Policy Design: Capturing Benefits While Limiting Speculation Risks

The policy design question is whether regulatory frameworks can be structured to encourage genuine inclusion use cases while limiting the speculative and illicit finance risks that accompany permissive regulation. This is harder than the either/or framing that dominates political debate suggests.

Tiered KYC requirements — lighter compliance requirements for small-value transactions, stricter requirements for larger amounts — can preserve inclusion access while maintaining anti-money laundering coverage for the amounts that pose genuine financial crime risks. Most FATF recommendations and the GENIUS Act’s approach to stablecoin compliance include tiered structures on this principle.

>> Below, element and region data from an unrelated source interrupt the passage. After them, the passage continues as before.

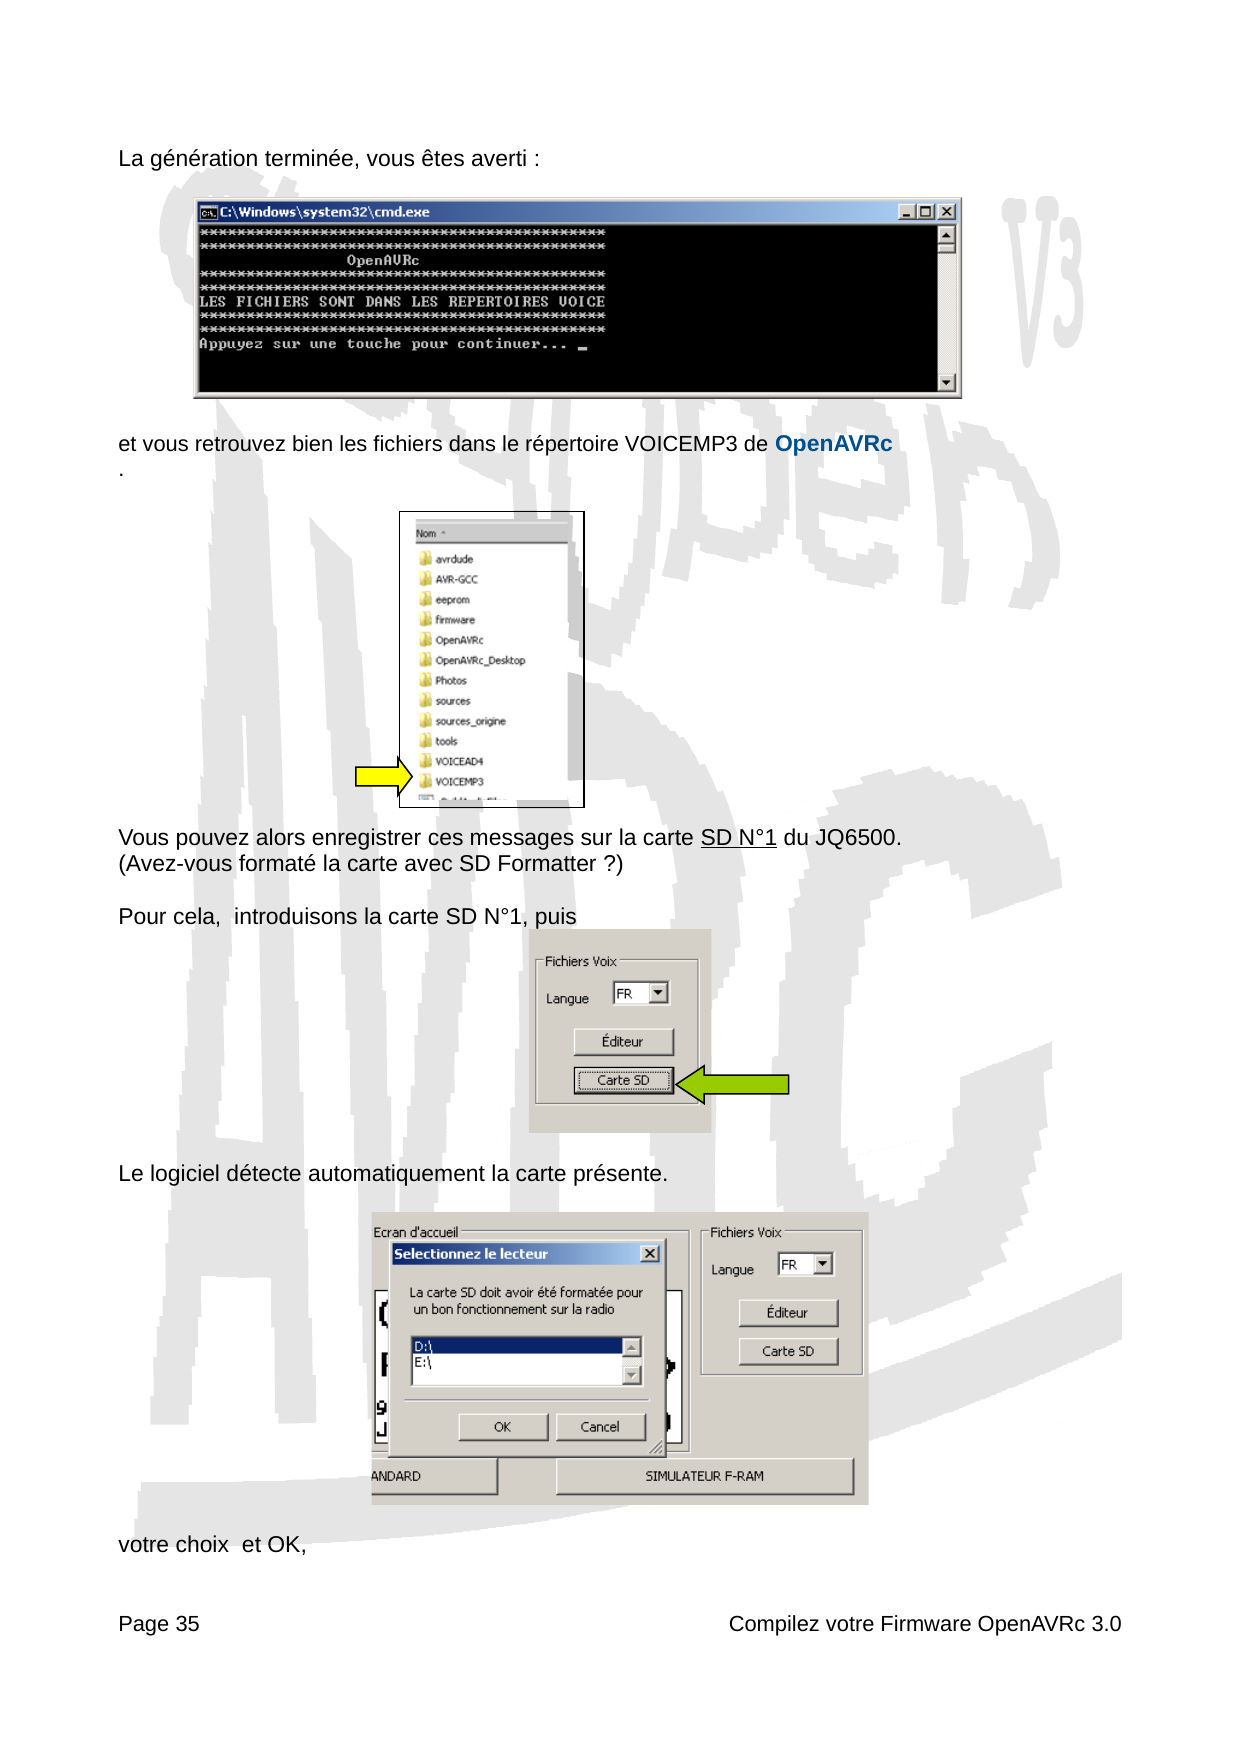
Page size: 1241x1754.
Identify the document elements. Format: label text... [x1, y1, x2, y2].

text La génération terminée, vous êtes averti : [118, 144, 1122, 171]
text Le logiciel détecte automatiquement la carte présente. [118, 1159, 1122, 1186]
text Vous pouvez alors enregistrer ces messages sur la carte SD N°1 du JQ6500. [118, 824, 1122, 850]
text . [118, 456, 1122, 481]
text et vous retrouvez bien les fichiers dans le répertoire VOICEMP3 de OpenAVRc [118, 430, 1122, 456]
text votre choix et OK, [118, 1531, 1122, 1557]
text Pour cela, introduisons la carte SD N°1, puis [118, 903, 1122, 929]
text (Avez-vous formaté la carte avec SD Formatter ?) [118, 850, 1122, 877]
picture [193, 197, 963, 399]
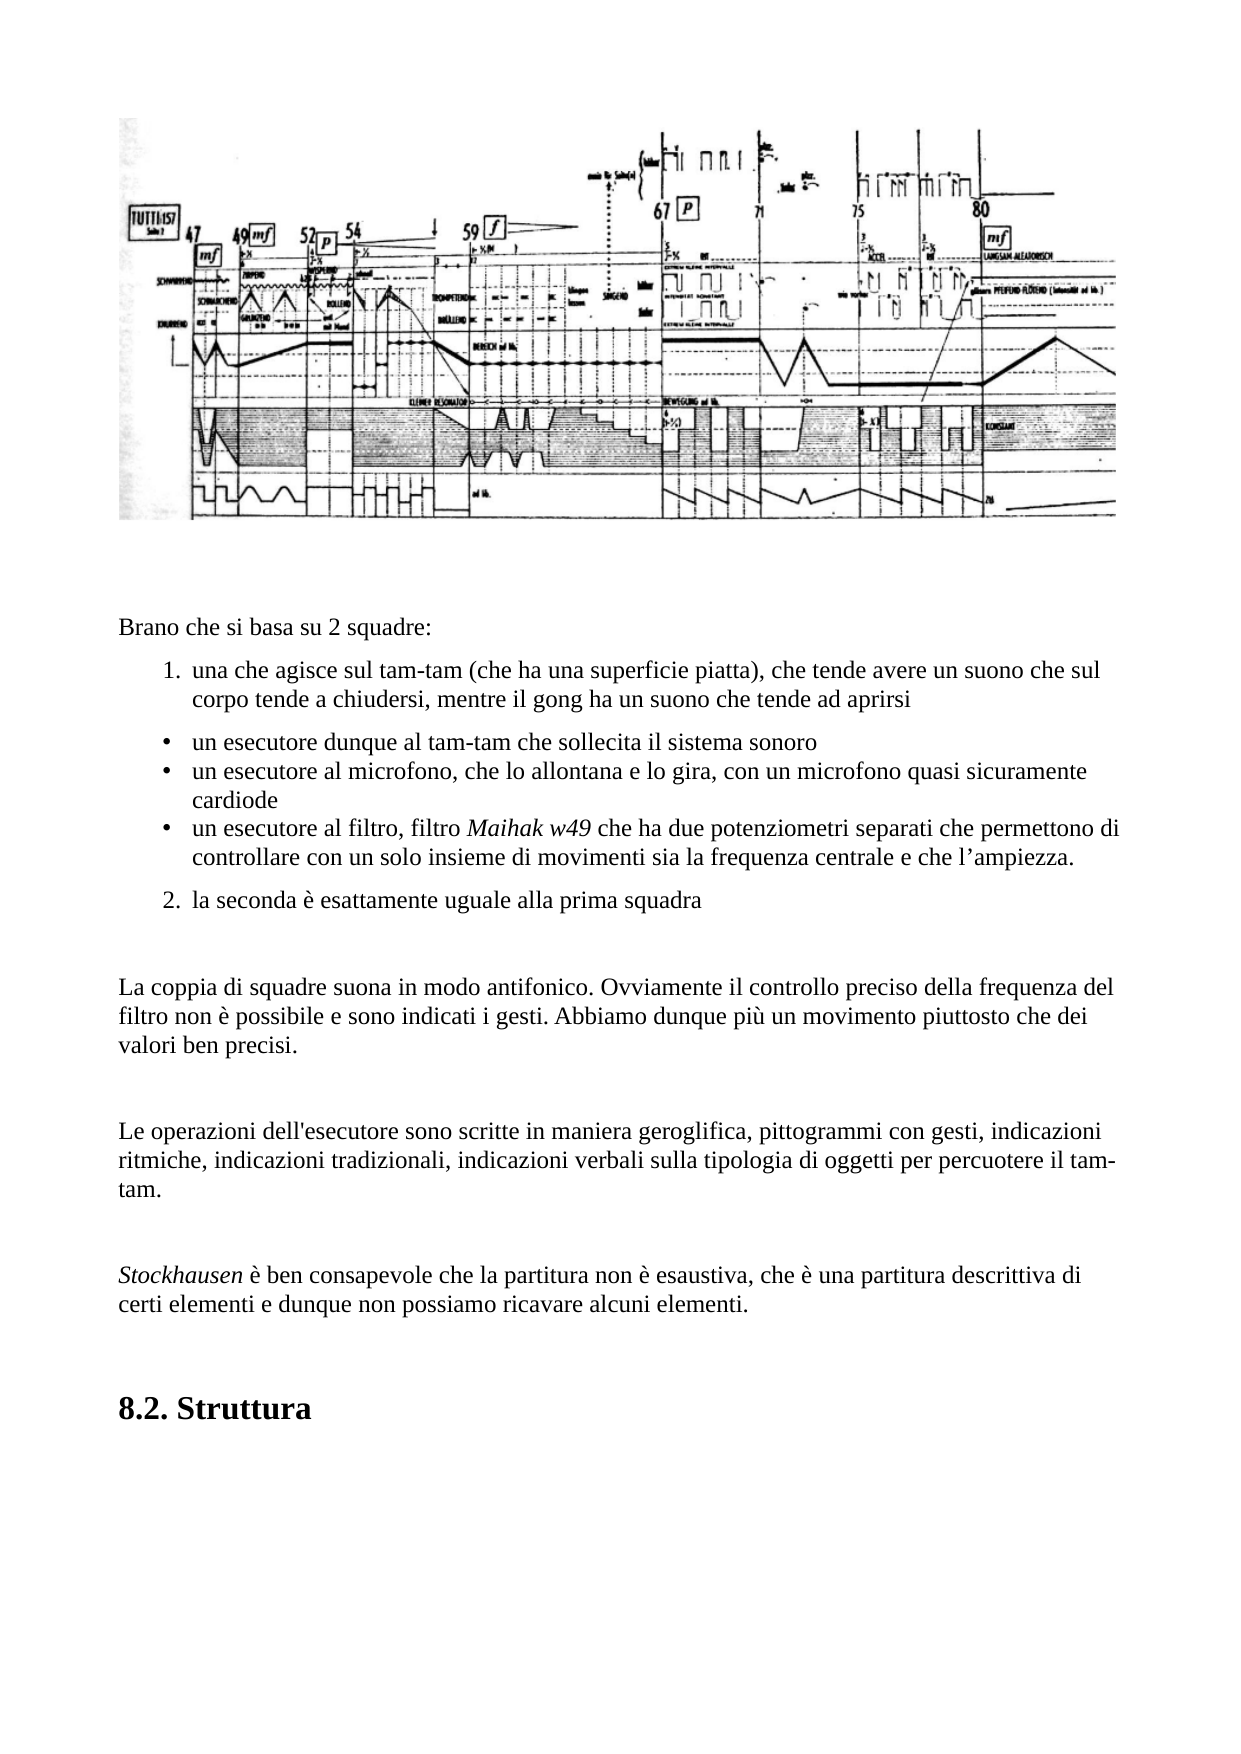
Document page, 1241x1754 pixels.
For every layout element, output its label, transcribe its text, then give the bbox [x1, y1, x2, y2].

picture [118, 118, 1123, 526]
list un esecutore dunque al tam-tam che sollecita il sistema sonoro [162, 727, 1122, 756]
text Le operazioni dell'esecutore sono scritte in maniera geroglifica, pittogrammi con gesti, indicazioni ritmiche, indicazioni tradizionali, indicazioni verbali sulla tipologia di oggetti per percuotere il tam-tam. [118, 1116, 1122, 1203]
text La coppia di squadre suona in modo antifonico. Ovviamente il controllo preciso della frequenza del filtro non è possibile e sono indicati i gesti. Abbiamo dunque più un movimento piuttosto che dei valori ben precisi. [118, 972, 1122, 1058]
subtitle 8.2. Struttura [118, 1388, 1122, 1427]
list un esecutore al filtro, filtro Maihak w49 che ha due potenziometri separati che permettono di controllare con un solo insieme di movimenti sia la frequenza centrale e che l’ampiezza. [162, 813, 1122, 871]
list un esecutore al microfono, che lo allontana e lo gira, con un microfono quasi sicuramente cardiode [162, 756, 1122, 813]
text Brano che si basa su 2 squadre: [118, 612, 1122, 641]
list una che agisce sul tam-tam (che ha una superficie piatta), che tende avere un suono che sul corpo tende a chiudersi, mentre il gong ha un suono che tende ad aprirsi [162, 655, 1122, 713]
list la seconda è esattamente uguale alla prima squadra [162, 886, 1122, 914]
text Stockhausen è ben consapevole che la partitura non è esaustiva, che è una partitura descrittiva di certi elementi e dunque non possiamo ricavare alcuni elementi. [118, 1261, 1122, 1318]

Geographic targeting of inclusion support — focusing regulatory pilots and development resources on markets where the need is genuine and the existing alternatives are demonstrably poor — is more likely to produce actual inclusion than blanket permissive regulation in markets where the primary effect is speculation. India’s interest in lower-friction Digital Rupee onboarding for rural areas, targeted at specific documented barriers to financial access, is more likely to produce measurable inclusion than a globally uniform permissive framework.

The financial inclusion promise of crypto and tokenization is real enough to take seriously and contested enough to require evidence-based evaluation. The political economy of inclusion arguments — where the same argument serves both genuine public interest and commercial lobbying interest — requires analysts to separate the empirical claim from the policy conclusion that industry advocates want drawn from it.